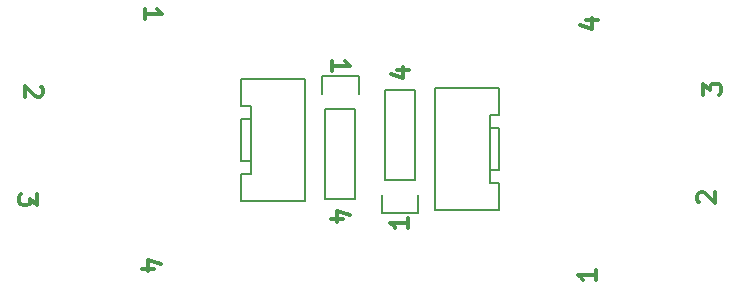
<source format=gto>
G04 #@! TF.FileFunction,Legend,Top*
%FSLAX46Y46*%
G04 Gerber Fmt 4.6, Leading zero omitted, Abs format (unit mm)*
G04 Created by KiCad (PCBNEW 4.0.3-stable) date 03/15/17 04:31:11*
%MOMM*%
%LPD*%
G01*
G04 APERTURE LIST*
%ADD10C,0.100000*%
%ADD11C,0.300000*%
%ADD12C,0.150000*%
G04 APERTURE END LIST*
D10*
D11*
X137371429Y-65378571D02*
X137300000Y-65307142D01*
X137228571Y-65164285D01*
X137228571Y-64807142D01*
X137300000Y-64664285D01*
X137371429Y-64592856D01*
X137514286Y-64521428D01*
X137657143Y-64521428D01*
X137871429Y-64592856D01*
X138728571Y-65449999D01*
X138728571Y-64521428D01*
X137728571Y-56249999D02*
X137728571Y-55321428D01*
X138300000Y-55821428D01*
X138300000Y-55607142D01*
X138371429Y-55464285D01*
X138442857Y-55392856D01*
X138585714Y-55321428D01*
X138942857Y-55321428D01*
X139085714Y-55392856D01*
X139157143Y-55464285D01*
X139228571Y-55607142D01*
X139228571Y-56035714D01*
X139157143Y-56178571D01*
X139085714Y-56249999D01*
X127828571Y-49964285D02*
X128828571Y-49964285D01*
X127257143Y-50321428D02*
X128328571Y-50678571D01*
X128328571Y-49749999D01*
X128628571Y-71121428D02*
X128628571Y-71978571D01*
X128628571Y-71549999D02*
X127128571Y-71549999D01*
X127342857Y-71692856D01*
X127485714Y-71835714D01*
X127557143Y-71978571D01*
X112728571Y-66721428D02*
X112728571Y-67578571D01*
X112728571Y-67149999D02*
X111228571Y-67149999D01*
X111442857Y-67292856D01*
X111585714Y-67435714D01*
X111657143Y-67578571D01*
X111828571Y-54164285D02*
X112828571Y-54164285D01*
X111257143Y-54521428D02*
X112328571Y-54878571D01*
X112328571Y-53949999D01*
X107221429Y-66785715D02*
X106221429Y-66785715D01*
X107792857Y-66428572D02*
X106721429Y-66071429D01*
X106721429Y-67000001D01*
X106321429Y-54228572D02*
X106321429Y-53371429D01*
X106321429Y-53800001D02*
X107821429Y-53800001D01*
X107607143Y-53657144D01*
X107464286Y-53514286D01*
X107392857Y-53371429D01*
X90421429Y-49828572D02*
X90421429Y-48971429D01*
X90421429Y-49400001D02*
X91921429Y-49400001D01*
X91707143Y-49257144D01*
X91564286Y-49114286D01*
X91492857Y-48971429D01*
X91221429Y-70985715D02*
X90221429Y-70985715D01*
X91792857Y-70628572D02*
X90721429Y-70271429D01*
X90721429Y-71200001D01*
X81321429Y-64700001D02*
X81321429Y-65628572D01*
X80750000Y-65128572D01*
X80750000Y-65342858D01*
X80678571Y-65485715D01*
X80607143Y-65557144D01*
X80464286Y-65628572D01*
X80107143Y-65628572D01*
X79964286Y-65557144D01*
X79892857Y-65485715D01*
X79821429Y-65342858D01*
X79821429Y-64914286D01*
X79892857Y-64771429D01*
X79964286Y-64700001D01*
X81678571Y-55571429D02*
X81750000Y-55642858D01*
X81821429Y-55785715D01*
X81821429Y-56142858D01*
X81750000Y-56285715D01*
X81678571Y-56357144D01*
X81535714Y-56428572D01*
X81392857Y-56428572D01*
X81178571Y-56357144D01*
X80321429Y-55500001D01*
X80321429Y-56428572D01*
D12*
X115050000Y-62650000D02*
X115050000Y-63850000D01*
X119650000Y-62750000D02*
X119650000Y-63650000D01*
X120300000Y-63700000D02*
X119650000Y-63700000D01*
X119650000Y-62800000D02*
X119650000Y-58000000D01*
X120300000Y-55700000D02*
X120450000Y-55700000D01*
X120450000Y-55700000D02*
X120450000Y-55850000D01*
X120450000Y-57850000D02*
X120450000Y-58000000D01*
X115350000Y-55700000D02*
X115200000Y-55700000D01*
X115200000Y-55700000D02*
X115050000Y-55700000D01*
X115050000Y-55700000D02*
X115050000Y-60850000D01*
X115050000Y-65850000D02*
X115050000Y-63750000D01*
X120300000Y-63700000D02*
X120450000Y-63700000D01*
X120450000Y-63700000D02*
X120450000Y-63850000D01*
X120450000Y-65850000D02*
X120450000Y-66000000D01*
X120450000Y-66000000D02*
X120300000Y-66000000D01*
X115350000Y-66000000D02*
X115050000Y-66000000D01*
X115050000Y-66000000D02*
X115050000Y-65900000D01*
X115050000Y-65900000D02*
X115050000Y-65850000D01*
X119650000Y-62600000D02*
X120450000Y-62600000D01*
X120450000Y-62600000D02*
X120450000Y-59100000D01*
X120450000Y-59100000D02*
X119650000Y-59100000D01*
X115050000Y-62800000D02*
X115050000Y-60850000D01*
X120300000Y-66000000D02*
X115350000Y-66000000D01*
X120300000Y-55700000D02*
X115350000Y-55700000D01*
X120450000Y-58000000D02*
X119650000Y-58000000D01*
X120450000Y-65850000D02*
X120450000Y-63850000D01*
X120450000Y-57850000D02*
X120450000Y-55850000D01*
X113320000Y-63480000D02*
X113320000Y-55860000D01*
X110780000Y-63480000D02*
X110780000Y-55860000D01*
X110500000Y-66300000D02*
X110500000Y-64750000D01*
X113320000Y-55860000D02*
X110780000Y-55860000D01*
X110780000Y-63480000D02*
X113320000Y-63480000D01*
X113600000Y-64750000D02*
X113600000Y-66300000D01*
X113600000Y-66300000D02*
X110500000Y-66300000D01*
X105730000Y-57470000D02*
X105730000Y-65090000D01*
X108270000Y-57470000D02*
X108270000Y-65090000D01*
X108550000Y-54650000D02*
X108550000Y-56200000D01*
X105730000Y-65090000D02*
X108270000Y-65090000D01*
X108270000Y-57470000D02*
X105730000Y-57470000D01*
X105450000Y-56200000D02*
X105450000Y-54650000D01*
X105450000Y-54650000D02*
X108550000Y-54650000D01*
X104000000Y-58300000D02*
X104000000Y-57100000D01*
X99400000Y-58200000D02*
X99400000Y-57300000D01*
X98750000Y-57250000D02*
X99400000Y-57250000D01*
X99400000Y-58150000D02*
X99400000Y-62950000D01*
X98750000Y-65250000D02*
X98600000Y-65250000D01*
X98600000Y-65250000D02*
X98600000Y-65100000D01*
X98600000Y-63100000D02*
X98600000Y-62950000D01*
X103700000Y-65250000D02*
X103850000Y-65250000D01*
X103850000Y-65250000D02*
X104000000Y-65250000D01*
X104000000Y-65250000D02*
X104000000Y-60100000D01*
X104000000Y-55100000D02*
X104000000Y-57200000D01*
X98750000Y-57250000D02*
X98600000Y-57250000D01*
X98600000Y-57250000D02*
X98600000Y-57100000D01*
X98600000Y-55100000D02*
X98600000Y-54950000D01*
X98600000Y-54950000D02*
X98750000Y-54950000D01*
X103700000Y-54950000D02*
X104000000Y-54950000D01*
X104000000Y-54950000D02*
X104000000Y-55050000D01*
X104000000Y-55050000D02*
X104000000Y-55100000D01*
X99400000Y-58350000D02*
X98600000Y-58350000D01*
X98600000Y-58350000D02*
X98600000Y-61850000D01*
X98600000Y-61850000D02*
X99400000Y-61850000D01*
X104000000Y-58150000D02*
X104000000Y-60100000D01*
X98750000Y-54950000D02*
X103700000Y-54950000D01*
X98750000Y-65250000D02*
X103700000Y-65250000D01*
X98600000Y-62950000D02*
X99400000Y-62950000D01*
X98600000Y-55100000D02*
X98600000Y-57100000D01*
X98600000Y-63100000D02*
X98600000Y-65100000D01*
M02*

</source>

# # # # # # #

▶ _Your task_
Your answer should be a single number: the count of lines in the entries that contain "APERTURE".

▶ _Expected output_
2